While budget talks between the Obama administration and Senate Republicans seem stalled, House Republicans also seem content to wait until the fall before launching the next budget battle, according to a June 16 report from Politico.

According to the story, the lack of action on the House side is due to several factors. It is partly due to a belief that Republicans will have more leverage in the fall when the debt ceiling will become an issue. It is also due to intra-party divisions between Tea Party supporters and more moderate Republicans concerned about the effects of sequestration.

“There are … members on the moderate side who are still upset over sequestration,” Rep. David Schweikert (R-AZ) told Politico. “There is pressure from the moderate side who have either very district-specific needs or philosophical differences.” The Obama administration is hoping these moderates will put pressure on the Republican leadership to come to the table, but so far that has not happened.

Another reason for the slowdown is technical and tactical. The House leadership is reluctant to begin official conference negotiations with the Senate because, after 20 days, members of both parties can begin to offer motions on the floor to "instruct" the conferees to take certain positions.

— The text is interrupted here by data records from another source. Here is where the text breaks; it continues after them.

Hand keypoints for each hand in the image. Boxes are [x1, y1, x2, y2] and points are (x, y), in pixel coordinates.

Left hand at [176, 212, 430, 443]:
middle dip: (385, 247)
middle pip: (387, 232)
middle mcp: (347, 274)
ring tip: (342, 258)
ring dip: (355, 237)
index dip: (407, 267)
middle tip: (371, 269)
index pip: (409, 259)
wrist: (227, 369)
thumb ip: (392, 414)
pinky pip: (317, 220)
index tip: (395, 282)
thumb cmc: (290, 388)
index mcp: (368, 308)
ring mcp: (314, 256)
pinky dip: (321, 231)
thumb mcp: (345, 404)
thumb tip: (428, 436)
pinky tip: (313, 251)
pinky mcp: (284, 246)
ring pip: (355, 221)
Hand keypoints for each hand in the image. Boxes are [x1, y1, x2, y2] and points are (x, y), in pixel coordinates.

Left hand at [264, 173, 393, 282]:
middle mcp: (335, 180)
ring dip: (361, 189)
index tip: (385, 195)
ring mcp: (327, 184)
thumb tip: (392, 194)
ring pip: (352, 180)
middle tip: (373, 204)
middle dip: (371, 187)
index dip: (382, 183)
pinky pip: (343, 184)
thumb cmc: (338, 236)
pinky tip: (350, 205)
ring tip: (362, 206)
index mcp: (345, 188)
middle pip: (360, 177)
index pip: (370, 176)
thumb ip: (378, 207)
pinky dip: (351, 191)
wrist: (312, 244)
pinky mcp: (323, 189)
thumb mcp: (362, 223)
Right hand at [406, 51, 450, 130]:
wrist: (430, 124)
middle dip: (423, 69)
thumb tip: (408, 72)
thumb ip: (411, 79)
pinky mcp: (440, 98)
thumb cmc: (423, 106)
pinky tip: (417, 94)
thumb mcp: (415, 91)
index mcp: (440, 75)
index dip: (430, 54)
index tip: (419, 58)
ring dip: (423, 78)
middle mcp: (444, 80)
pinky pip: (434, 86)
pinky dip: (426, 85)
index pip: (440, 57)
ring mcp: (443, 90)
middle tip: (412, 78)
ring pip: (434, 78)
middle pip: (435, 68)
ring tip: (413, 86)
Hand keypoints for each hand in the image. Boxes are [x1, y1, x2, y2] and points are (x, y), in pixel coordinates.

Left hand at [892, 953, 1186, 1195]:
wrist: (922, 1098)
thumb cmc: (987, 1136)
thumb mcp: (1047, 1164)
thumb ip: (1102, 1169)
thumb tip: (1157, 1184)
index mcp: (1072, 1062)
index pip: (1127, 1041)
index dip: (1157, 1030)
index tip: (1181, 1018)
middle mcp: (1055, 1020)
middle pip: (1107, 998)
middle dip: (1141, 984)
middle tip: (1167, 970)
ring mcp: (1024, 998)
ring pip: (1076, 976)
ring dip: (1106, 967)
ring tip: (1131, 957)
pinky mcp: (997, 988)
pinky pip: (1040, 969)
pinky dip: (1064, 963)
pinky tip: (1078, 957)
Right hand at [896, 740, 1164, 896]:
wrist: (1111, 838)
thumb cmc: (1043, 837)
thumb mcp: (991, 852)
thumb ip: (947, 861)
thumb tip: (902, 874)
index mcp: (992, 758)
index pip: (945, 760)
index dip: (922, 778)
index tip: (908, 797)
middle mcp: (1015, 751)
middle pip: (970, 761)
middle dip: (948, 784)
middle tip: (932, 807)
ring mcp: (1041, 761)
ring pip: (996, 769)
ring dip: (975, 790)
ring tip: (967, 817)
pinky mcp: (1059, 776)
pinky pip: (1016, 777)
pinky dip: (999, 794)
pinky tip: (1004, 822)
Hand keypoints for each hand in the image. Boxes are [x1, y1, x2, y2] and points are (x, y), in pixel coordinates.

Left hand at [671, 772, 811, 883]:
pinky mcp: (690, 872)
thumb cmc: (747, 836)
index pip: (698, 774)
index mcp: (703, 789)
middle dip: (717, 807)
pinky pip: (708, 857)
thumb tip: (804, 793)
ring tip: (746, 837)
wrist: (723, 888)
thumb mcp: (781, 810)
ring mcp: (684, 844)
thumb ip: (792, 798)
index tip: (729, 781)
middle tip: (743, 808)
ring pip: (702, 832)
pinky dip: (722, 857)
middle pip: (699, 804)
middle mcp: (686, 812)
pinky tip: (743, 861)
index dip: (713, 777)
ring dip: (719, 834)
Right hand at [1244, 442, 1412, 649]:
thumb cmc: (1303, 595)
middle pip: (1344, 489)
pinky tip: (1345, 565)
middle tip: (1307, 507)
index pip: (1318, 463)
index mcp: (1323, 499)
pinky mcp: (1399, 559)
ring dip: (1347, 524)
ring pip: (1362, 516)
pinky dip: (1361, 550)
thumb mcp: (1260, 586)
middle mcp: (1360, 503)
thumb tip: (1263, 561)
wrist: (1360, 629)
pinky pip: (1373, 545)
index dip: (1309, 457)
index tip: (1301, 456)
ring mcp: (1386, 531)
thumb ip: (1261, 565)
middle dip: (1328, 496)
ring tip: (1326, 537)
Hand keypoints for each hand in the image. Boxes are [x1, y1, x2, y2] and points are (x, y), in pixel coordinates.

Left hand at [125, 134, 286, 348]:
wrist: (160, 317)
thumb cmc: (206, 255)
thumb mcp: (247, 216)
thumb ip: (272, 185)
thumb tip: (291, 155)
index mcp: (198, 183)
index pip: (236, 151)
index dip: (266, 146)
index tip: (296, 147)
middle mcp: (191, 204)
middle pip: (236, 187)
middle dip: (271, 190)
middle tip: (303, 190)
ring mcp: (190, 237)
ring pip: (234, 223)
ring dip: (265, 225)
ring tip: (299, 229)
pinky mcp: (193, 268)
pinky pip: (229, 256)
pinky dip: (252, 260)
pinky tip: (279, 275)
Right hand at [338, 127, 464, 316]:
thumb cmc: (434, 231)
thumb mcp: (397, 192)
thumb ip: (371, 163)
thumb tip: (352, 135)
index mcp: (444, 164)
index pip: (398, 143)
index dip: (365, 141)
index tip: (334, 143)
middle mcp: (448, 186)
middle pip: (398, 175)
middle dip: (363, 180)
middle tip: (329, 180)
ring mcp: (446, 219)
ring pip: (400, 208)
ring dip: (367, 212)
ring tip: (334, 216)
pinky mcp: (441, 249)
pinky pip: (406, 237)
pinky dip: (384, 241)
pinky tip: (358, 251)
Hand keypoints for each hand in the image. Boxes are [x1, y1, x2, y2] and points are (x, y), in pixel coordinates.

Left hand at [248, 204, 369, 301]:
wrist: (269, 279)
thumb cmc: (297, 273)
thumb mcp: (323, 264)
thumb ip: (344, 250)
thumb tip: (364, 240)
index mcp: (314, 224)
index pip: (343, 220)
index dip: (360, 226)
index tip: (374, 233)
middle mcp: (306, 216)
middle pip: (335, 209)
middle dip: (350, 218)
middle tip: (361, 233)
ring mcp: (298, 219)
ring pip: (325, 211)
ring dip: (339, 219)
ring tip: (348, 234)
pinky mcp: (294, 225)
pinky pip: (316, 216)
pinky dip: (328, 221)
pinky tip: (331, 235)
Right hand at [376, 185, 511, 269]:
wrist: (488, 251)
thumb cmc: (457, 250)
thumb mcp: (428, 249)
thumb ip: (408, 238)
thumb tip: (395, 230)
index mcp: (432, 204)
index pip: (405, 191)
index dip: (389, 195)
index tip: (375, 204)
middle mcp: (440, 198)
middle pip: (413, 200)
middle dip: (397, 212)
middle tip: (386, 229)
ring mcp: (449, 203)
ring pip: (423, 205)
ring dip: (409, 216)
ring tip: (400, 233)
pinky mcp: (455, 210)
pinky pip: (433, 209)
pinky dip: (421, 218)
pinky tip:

That could result in politically embarassing votes forced by both Democrats and the most conservative Republicans.

Meanwhile, House Republicans seem content to push their budget priorities through a handful of appropriations bills focused on defense and homeland security. President Obama has threatened to veto those bills absent an agreement on a larger budget framework, an action that prompted House Speaker John Boehner (R-OH) to charge him with threatening to shut down the federal government.

The Senate is expected to begin work on its appropriations bills this week.